EVEN AS THEY CRAVE THE RUSH of their next hit, some addicts realize there’s a cost to getting high. That’s the executive brain talking—specifically, the anterior cingulate. But the executive brain, associated with decision-making and judgment, gradually loses sway as addiction takes hold. “The end stage of drug abuse is the disconnection—functionally or even structurally—of the primitive limbic brain from the more developed frontal cortical brain,” explains psychiatrist and neurologist Walter Ling, director of the Integrated Substance Abuse Programs at the University of California at Los Angeles.

To test the breakdown of the brain’s executive function, NIDA’s Stein compared brain images of cocaine addicts with those of a control group as the subjects pressed a button to identify patterns in a rapidly changing sequence of letters. When a subject made a mistake, the anterior cingulate, which monitors and recognizes errors, did not light up on the scan nearly as brightly among cocaine users as it did among members of the control group. “The ability of the cocaine addict’s brain to recognize an error was severely impeded,” says Stein. “Just saying no to drugs clearly doesn’t work for addicts because their brains are significantly impaired in coping with the conflict that arises when the no signal meets the yes signal brought on by a drug cue.”

But when the addicts were high on cocaine during this experiment, the rush of dopamine allowed their usually sluggish cingulates to approach normal levels. That suggests that a drug that increases dopamine might enhance compromised dopamine levels in the anterior cingulate and other areas and perhaps restore some of the dysfunctional dopamine circuitry. Stein also thinks that the brain’s cognitive circuitry can be bolstered by the rehabilitation of the anterior cingulate in the same way that therapy helps stroke victims relearn how to speak and move. “If we think of the anterior cingulate as a muscle that has atrophied, maybe we can use biofeedback to give people information about their cingulate activity and ask them to try to increase it, much as we might give feedback on muscle performance,” says Stein, who is writing a protocol for a clinical trial to test his idea.

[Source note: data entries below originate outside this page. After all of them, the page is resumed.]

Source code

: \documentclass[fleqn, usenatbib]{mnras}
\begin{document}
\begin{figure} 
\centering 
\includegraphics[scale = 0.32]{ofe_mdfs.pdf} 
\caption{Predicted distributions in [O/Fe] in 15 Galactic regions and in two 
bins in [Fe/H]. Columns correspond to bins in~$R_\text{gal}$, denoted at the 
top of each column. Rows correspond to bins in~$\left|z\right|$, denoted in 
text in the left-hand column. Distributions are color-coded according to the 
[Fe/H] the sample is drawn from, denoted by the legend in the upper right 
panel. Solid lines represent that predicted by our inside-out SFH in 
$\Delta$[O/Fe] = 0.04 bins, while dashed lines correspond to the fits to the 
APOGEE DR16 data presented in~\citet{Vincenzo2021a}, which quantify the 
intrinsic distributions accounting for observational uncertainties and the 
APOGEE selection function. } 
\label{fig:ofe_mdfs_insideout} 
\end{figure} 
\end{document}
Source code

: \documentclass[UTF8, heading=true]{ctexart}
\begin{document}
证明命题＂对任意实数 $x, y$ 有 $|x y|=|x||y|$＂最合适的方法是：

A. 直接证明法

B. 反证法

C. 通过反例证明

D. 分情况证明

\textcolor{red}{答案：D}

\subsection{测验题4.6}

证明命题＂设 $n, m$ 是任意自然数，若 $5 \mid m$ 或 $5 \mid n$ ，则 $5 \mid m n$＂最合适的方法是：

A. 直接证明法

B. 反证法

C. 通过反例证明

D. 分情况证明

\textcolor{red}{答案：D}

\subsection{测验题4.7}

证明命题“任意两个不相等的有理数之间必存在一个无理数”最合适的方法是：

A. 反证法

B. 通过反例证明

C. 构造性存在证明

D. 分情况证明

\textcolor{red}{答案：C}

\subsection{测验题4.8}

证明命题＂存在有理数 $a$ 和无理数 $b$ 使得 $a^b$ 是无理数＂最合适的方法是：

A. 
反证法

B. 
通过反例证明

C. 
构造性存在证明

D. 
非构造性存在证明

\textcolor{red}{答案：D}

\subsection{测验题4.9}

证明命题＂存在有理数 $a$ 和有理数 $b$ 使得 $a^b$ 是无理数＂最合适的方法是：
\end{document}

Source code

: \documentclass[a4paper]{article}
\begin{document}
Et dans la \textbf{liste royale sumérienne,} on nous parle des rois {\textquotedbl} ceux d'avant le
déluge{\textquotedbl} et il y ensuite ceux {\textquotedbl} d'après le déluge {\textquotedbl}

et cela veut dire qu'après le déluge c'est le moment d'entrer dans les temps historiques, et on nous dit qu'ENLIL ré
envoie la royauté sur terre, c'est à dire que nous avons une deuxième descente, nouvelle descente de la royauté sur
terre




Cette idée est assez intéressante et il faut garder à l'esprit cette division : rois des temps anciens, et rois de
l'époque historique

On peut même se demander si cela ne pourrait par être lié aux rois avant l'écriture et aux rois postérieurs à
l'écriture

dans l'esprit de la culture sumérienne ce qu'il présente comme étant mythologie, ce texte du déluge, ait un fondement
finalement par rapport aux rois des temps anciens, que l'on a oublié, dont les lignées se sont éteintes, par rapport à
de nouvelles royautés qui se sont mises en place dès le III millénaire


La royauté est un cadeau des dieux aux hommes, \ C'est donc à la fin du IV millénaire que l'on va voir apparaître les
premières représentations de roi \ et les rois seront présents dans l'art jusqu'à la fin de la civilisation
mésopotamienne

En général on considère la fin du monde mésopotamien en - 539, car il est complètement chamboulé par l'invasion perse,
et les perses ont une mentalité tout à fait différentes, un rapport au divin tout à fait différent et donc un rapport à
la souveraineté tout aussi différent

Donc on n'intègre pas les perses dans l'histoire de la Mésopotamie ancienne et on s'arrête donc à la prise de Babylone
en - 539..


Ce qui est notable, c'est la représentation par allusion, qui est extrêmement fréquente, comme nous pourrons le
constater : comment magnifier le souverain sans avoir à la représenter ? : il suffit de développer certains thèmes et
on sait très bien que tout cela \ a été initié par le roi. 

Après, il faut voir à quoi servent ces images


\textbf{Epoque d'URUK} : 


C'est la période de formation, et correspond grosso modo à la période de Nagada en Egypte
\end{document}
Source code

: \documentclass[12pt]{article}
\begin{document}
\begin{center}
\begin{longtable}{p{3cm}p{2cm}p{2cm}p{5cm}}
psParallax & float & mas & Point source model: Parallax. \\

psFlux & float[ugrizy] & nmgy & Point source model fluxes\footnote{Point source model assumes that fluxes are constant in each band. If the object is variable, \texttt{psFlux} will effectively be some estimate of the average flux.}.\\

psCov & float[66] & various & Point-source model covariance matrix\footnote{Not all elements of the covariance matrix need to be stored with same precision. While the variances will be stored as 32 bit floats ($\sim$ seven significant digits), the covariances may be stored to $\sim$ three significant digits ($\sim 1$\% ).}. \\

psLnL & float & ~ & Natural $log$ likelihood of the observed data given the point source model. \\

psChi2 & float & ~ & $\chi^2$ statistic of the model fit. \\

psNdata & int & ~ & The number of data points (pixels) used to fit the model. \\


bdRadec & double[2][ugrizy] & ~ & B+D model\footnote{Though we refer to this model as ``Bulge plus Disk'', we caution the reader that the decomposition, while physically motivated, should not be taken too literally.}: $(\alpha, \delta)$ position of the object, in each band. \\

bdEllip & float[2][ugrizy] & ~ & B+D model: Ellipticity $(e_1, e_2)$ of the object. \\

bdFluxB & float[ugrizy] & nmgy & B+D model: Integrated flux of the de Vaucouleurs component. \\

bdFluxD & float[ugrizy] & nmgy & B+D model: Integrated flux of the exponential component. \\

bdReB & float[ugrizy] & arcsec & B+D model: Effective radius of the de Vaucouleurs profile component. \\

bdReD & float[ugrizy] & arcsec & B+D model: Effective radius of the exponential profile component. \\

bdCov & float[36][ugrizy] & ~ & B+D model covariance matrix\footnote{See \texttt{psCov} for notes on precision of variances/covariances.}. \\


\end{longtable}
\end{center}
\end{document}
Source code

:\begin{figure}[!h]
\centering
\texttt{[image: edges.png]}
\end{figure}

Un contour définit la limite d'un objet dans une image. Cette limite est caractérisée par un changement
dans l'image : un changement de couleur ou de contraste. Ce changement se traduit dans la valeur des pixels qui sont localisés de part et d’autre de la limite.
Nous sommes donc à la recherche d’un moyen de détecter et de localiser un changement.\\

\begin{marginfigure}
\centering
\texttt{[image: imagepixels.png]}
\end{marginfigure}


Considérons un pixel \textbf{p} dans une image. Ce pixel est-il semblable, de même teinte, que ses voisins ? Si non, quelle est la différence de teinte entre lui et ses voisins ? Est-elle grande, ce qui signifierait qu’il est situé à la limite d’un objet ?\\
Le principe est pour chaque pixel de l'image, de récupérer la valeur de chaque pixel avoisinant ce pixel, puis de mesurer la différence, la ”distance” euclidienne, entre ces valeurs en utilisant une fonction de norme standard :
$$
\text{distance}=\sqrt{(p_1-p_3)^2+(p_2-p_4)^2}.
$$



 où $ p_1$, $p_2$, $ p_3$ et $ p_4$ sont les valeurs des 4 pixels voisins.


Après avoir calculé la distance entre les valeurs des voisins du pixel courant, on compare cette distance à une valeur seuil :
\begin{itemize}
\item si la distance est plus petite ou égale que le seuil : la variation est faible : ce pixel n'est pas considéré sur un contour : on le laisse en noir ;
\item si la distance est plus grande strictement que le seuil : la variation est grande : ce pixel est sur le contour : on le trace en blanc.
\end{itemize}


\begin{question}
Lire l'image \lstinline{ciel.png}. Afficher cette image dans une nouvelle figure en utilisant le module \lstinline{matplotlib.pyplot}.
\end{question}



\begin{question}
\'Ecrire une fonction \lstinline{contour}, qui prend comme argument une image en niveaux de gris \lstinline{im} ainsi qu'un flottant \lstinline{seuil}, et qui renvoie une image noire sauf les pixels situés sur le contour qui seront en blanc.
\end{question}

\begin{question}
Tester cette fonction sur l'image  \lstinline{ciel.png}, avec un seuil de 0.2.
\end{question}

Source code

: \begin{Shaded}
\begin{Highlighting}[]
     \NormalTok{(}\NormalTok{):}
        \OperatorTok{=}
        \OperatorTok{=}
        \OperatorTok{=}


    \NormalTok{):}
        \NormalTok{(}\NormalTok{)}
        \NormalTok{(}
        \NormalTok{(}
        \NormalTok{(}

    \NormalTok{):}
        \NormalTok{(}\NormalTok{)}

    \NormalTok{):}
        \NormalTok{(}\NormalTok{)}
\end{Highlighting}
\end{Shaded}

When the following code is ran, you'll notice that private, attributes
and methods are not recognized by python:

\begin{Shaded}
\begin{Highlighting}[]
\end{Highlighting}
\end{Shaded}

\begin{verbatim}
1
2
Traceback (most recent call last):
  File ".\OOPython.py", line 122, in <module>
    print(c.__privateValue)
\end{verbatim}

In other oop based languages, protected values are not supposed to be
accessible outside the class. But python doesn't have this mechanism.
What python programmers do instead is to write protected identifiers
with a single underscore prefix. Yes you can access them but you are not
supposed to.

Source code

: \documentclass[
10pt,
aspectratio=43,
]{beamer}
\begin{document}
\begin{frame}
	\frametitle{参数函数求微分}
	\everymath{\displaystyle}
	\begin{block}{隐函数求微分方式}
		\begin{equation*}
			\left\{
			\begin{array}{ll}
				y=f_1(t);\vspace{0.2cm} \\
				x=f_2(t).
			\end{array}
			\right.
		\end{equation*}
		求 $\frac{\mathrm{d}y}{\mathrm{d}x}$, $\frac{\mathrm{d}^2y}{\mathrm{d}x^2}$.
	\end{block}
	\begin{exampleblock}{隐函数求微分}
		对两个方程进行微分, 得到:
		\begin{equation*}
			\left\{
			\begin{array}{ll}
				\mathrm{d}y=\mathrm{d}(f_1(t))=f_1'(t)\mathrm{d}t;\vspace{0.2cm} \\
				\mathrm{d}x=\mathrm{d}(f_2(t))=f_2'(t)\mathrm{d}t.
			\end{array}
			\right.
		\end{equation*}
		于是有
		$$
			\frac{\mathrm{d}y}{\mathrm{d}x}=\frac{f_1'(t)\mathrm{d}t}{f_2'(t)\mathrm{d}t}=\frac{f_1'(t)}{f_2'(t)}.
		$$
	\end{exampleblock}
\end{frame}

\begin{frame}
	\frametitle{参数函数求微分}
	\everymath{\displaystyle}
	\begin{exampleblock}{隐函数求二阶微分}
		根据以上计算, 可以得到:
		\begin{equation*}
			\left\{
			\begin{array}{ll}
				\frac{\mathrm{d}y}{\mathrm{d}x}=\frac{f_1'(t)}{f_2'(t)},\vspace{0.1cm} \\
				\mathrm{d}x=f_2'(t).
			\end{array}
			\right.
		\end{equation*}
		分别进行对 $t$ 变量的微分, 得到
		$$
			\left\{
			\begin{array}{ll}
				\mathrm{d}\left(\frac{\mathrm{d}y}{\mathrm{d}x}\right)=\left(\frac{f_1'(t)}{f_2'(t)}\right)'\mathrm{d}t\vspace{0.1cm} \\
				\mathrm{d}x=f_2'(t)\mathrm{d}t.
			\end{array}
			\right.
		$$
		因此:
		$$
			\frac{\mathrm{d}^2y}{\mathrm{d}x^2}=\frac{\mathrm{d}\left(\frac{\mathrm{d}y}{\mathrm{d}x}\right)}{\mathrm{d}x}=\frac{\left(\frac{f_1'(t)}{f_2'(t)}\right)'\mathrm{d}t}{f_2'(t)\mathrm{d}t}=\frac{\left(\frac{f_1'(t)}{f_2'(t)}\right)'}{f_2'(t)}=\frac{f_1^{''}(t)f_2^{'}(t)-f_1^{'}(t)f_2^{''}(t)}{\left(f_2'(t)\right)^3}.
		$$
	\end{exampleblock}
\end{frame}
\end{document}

To be ultimately effective, addiction treatment must prevent relapse, so identifying those at high risk for relapse is vital, says Martin P. Paulus, associate chief of psychiatry at the San Diego Veterans Administration Hospital and professor of psychiatry at the University of California at San Diego. He uses brain images of methamphetamine abusers shortly after they have stopped using the drug to predict those likely to fall off the wagon. “If we have an objective measure of brain function that indicates probability of relapse,” says Paulus, “then we can appropriate resources to those who most need them.” In Paulus’s study, slightly lower levels of activity in the prefrontal cortex during decision-making tasks predicted with considerable accuracy those addicts who would relapse during the first two years after treatment.

Whether the brains of addicts can ever return to normal is an open question. “It seems to be highly variable,” says Volkow of NIDA, who has been following methamphetamine and cocaine addicts after sobriety. “Some brains recover, while others don’t. It probably depends on how long someone has been taking the drug, how frequently and the age at which he or she began. The earlier you start, the greater the likelihood the brain changes will be longer lasting.”